**Study material:**
————————

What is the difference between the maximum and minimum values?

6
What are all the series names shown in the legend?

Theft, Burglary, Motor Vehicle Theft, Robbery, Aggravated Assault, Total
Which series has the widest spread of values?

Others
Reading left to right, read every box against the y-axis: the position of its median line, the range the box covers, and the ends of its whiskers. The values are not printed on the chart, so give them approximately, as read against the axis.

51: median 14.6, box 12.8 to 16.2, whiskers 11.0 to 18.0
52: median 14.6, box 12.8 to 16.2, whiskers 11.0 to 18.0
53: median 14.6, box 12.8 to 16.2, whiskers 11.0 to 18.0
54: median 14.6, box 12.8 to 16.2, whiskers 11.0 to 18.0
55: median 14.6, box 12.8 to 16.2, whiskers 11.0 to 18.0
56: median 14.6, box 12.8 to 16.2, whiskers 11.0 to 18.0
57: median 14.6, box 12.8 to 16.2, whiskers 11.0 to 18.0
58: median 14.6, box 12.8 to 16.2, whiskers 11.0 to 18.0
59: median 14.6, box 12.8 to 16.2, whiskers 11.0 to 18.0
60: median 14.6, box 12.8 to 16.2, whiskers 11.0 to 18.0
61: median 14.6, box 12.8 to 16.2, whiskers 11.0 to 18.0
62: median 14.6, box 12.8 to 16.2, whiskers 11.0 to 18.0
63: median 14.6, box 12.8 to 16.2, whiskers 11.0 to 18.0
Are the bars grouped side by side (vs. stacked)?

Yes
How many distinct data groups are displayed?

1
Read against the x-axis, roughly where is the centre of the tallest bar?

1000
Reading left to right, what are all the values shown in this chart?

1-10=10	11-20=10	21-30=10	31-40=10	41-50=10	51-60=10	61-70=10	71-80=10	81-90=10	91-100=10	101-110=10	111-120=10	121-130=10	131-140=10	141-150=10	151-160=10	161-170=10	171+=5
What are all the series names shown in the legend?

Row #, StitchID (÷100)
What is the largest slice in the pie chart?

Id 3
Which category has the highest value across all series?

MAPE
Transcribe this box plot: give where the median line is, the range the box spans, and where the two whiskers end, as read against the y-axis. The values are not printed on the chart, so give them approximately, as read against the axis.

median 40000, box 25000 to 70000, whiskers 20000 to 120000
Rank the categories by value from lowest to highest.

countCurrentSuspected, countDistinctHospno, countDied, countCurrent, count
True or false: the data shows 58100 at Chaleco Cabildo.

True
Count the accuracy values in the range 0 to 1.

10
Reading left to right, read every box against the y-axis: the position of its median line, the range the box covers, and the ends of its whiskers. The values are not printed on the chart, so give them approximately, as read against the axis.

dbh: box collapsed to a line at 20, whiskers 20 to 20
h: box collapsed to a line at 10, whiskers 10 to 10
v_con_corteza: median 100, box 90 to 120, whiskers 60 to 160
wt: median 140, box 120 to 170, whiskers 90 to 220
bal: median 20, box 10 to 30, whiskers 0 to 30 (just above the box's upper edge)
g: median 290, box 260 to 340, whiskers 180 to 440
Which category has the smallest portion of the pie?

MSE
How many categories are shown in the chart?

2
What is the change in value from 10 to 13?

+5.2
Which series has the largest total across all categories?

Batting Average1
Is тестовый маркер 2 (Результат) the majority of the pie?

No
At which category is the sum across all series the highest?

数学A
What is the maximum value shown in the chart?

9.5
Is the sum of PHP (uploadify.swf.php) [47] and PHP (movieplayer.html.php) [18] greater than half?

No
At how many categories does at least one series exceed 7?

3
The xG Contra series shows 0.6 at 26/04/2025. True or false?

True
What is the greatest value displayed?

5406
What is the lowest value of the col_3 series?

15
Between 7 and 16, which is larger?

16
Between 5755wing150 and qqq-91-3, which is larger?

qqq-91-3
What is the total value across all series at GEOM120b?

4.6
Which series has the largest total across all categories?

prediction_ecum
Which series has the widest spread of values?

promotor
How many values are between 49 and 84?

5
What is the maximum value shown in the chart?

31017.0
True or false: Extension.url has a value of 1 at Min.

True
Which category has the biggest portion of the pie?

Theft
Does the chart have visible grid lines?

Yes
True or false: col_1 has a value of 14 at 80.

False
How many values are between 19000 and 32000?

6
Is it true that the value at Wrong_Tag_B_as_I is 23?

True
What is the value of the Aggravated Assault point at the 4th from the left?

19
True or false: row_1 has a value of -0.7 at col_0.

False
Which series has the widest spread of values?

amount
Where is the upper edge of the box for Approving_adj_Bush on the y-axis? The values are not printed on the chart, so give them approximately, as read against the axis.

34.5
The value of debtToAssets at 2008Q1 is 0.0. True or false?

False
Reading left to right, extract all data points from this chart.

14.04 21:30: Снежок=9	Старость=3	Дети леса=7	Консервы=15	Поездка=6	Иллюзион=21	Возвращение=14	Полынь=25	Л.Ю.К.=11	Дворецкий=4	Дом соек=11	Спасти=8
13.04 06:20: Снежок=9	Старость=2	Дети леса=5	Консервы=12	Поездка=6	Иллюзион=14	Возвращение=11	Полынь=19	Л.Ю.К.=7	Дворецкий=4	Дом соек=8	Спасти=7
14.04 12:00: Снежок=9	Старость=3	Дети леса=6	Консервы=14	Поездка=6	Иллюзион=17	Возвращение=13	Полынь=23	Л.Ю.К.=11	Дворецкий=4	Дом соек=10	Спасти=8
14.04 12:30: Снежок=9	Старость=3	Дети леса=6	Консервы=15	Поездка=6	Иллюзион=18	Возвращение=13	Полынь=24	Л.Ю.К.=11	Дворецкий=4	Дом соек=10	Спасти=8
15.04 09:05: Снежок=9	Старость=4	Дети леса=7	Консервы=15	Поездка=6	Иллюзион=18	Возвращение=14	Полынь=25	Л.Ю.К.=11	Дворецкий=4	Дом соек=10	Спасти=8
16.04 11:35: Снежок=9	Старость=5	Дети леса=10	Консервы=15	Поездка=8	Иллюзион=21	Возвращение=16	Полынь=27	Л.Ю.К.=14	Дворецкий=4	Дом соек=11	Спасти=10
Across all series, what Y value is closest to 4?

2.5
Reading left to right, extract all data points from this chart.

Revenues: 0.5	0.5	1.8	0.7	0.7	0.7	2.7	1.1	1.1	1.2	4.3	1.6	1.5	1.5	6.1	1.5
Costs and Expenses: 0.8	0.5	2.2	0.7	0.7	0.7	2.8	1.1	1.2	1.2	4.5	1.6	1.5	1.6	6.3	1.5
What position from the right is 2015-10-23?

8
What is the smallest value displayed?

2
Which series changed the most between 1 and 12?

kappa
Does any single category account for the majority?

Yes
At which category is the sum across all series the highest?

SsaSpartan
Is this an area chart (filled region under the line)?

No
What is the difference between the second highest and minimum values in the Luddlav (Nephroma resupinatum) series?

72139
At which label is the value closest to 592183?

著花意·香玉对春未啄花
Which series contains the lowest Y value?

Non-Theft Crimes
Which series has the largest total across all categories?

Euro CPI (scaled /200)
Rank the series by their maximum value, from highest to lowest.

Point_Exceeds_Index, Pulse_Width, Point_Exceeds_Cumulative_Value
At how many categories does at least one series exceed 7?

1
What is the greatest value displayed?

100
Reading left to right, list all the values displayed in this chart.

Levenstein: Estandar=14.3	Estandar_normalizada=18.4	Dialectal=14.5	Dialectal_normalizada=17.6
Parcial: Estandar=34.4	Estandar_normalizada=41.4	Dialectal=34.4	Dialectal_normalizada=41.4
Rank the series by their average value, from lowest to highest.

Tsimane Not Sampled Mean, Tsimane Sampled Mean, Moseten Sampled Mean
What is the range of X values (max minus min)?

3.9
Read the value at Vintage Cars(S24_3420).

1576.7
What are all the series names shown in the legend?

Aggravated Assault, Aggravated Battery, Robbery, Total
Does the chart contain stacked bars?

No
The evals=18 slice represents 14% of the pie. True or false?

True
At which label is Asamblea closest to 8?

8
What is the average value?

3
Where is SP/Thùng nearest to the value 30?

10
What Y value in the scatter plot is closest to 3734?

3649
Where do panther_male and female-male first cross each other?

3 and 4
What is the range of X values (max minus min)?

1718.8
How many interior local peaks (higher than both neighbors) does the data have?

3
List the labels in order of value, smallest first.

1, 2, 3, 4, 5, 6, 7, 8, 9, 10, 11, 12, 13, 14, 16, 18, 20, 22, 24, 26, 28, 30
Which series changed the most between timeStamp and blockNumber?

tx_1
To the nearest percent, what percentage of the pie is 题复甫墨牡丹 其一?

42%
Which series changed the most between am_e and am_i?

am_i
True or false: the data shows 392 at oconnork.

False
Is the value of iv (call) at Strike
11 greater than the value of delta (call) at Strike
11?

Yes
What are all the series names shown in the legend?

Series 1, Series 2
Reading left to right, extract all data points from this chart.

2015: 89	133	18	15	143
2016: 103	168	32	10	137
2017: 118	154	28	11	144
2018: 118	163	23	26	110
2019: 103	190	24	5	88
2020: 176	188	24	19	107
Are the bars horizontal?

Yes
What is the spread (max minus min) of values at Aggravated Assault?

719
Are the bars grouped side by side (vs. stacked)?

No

————————

**Work request:**
Copy the lines above word for word, beginning with the line that contains "Point_Exceeds_Index, Pulse_Width, Point_Exceeds_Cumulative_Value" and continuing through the line that contains "Reading left to right, list", with both of those lines included.

**Exercise output:**
Point_Exceeds_Index, Pulse_Width, Point_Exceeds_Cumulative_Value
At how many categories does at least one series exceed 7?

1
What is the greatest value displayed?

100
Reading left to right, list all the values displayed in this chart.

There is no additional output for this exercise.